How do we know what priority of the Init task is?

Joel Sherrill joel at rtems.org
Tue Feb 23 17:47:55 UTC 2021


On Tue, Feb 23, 2021, 11:14 AM Heinz Junkes <junkes at fhi-berlin.mpg.de>
wrote:

> Thank you for the detailed explanation. I may have asked my question
> incorrectly.
>
> If I choose POSIX_Init for RTEMS the Init process has a very low priority
> and if I use
> the normal (RTEMS) Init a very high priority. This does not fit in my
> opinion.
>
> Shouldn't the POSIX_Init - process have the prio 98 or so?
>

No. To match, it would need to be 254 but it gets the default pthread
attributes which are implementation defined.  Being very low is probably a
good punishment for not specifying what you wanted in an application but
may not have been the best choice for POSIX init thread.

The ability to set very few attributes on the posix initialization thread
was a deliberate decision because you have to set them via API calls and
that would have increased the minimum footprint of a posix application to
include all pthread attribute set methods.

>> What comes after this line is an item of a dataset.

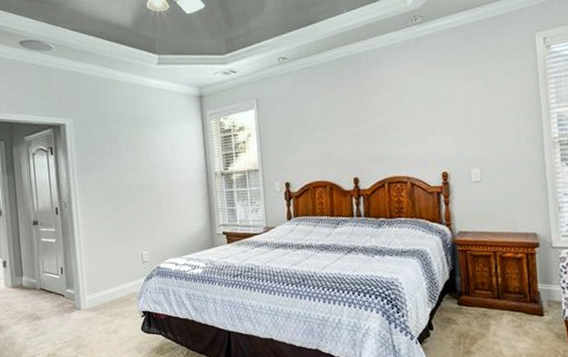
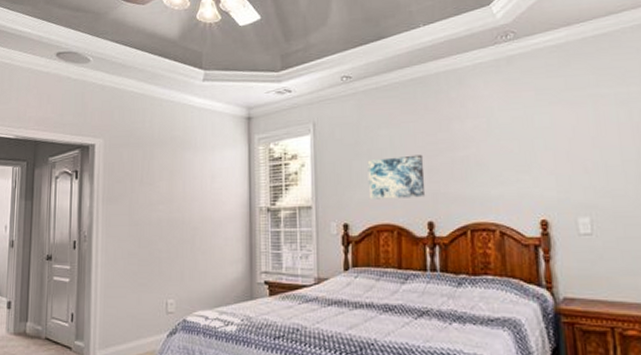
wall art: none [303,123,352,162] -> present [367,154,426,200]

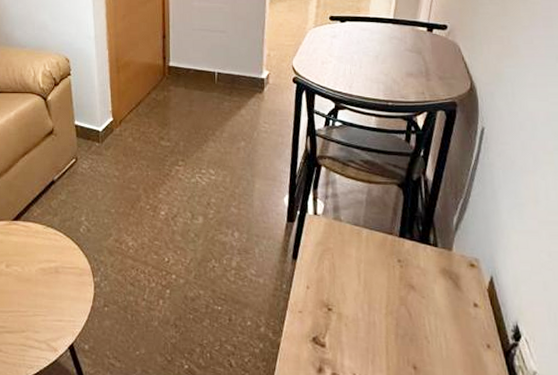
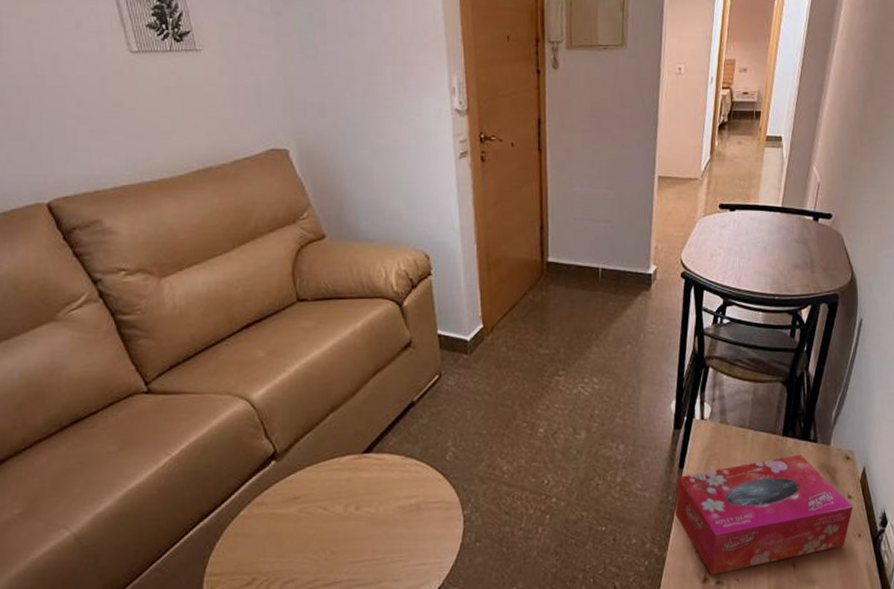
tissue box: none [288,256,481,366] -> present [675,454,854,575]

I don't have a good solution in mind. :(


> Heinz
>
> > On 23. Feb 2021, at 15:17, Joel Sherrill <joel at rtems.org> wrote:
> >
> >
> >
> > On Tue, Feb 23, 2021 at 4:25 AM Heinz Junkes <junkes at fhi-berlin.mpg.de>
> wrote:
> > what I have just never understood
> >
> > POSIX  Prio 2 ist LOW Priority
> > RTEMS Prio 1 is HIGH Priority
> >
> > In general, RTOS threading APIs tended to use 1 as a high priority. The
> RTEMS
> > Classic API based on pSOS+, VxWorks, and VRTX32 which preceded all those
> > all follow 1 is high priority model.
> >
> > POSIX calls for the opposite range. Not sure why. Interestingly, I had a
> discussion
> > with the main kernel person for another RTOS about this in a standards
> meeting
> > and he noted that although every implementation of POSIX threads we both
> knew
> > about does use low number as low priority, it is not as explicit in the
> POSIX standard
> > as one would think. We have just all read the same text that way since
> POSIX is
> > careful to say raises or lowers priority and the implication we all saw
> is that the
> > numbers follow that languge. But at this point, the priorities run this
> way for no
> > other reason than history and compatibility. For all I know, it may even
> be baked
> > into the POSIX Compliance Test Suite. Any program with hard-coded numbers
> > certainly has it baked in.
> >
> > While I am beating this topic mercilessly, let me point out that POSIX
> only calls
> > for a minimum of 32 priority levels. Portable programs cannot assume
> more.
> > And the default attribute set for all POSIX threading and
> synchronization
> > objects is implementation defined. Portable programs should always
> explicitly
> > set all attributes for pthreads, mutexes, etc.
> >
> > The RTOS choice probably reflects using a bitmap to represent if a thread
> > is present on the FIFO for each priority. This would make a bit index map
> > directly to priority in most cases. This design dates back to at least
> VMS
> > where you have 32 priority levels because you could scan 32 bits in a
> > single instruction. This was carried forward into Windows NT.
> >
> > THe diversity of choices reminded me of this quote from Andrew Tanenbaum:
> >
> > "The nice thing about standards is that there are so many of them to
> choose from."
> >
> > In the end different people had an arbitrary decision and picked
> different
> > answers. Ada task priority is another set of choices. :)
> >
> > --joel
> >
> >
> > Heinz
> >
> >
> > > On 23. Feb 2021, at 09:17, Sebastian Huber <
> sebastian.huber at embedded-brains.de> wrote:
> > >
> > > On 23/02/2021 08:36, Heinz Junkes wrote:
> > >
> > >> I would have a similar question ;-)
> > >>
> > >> What is the priority of the POSIX_Init - Task (as Posix-Prio)?
> > > There is no option to configure the priority of the POSIX
> initialization thread, so the default priority of 2 is used, see
> _POSIX_Threads_Default_attributes.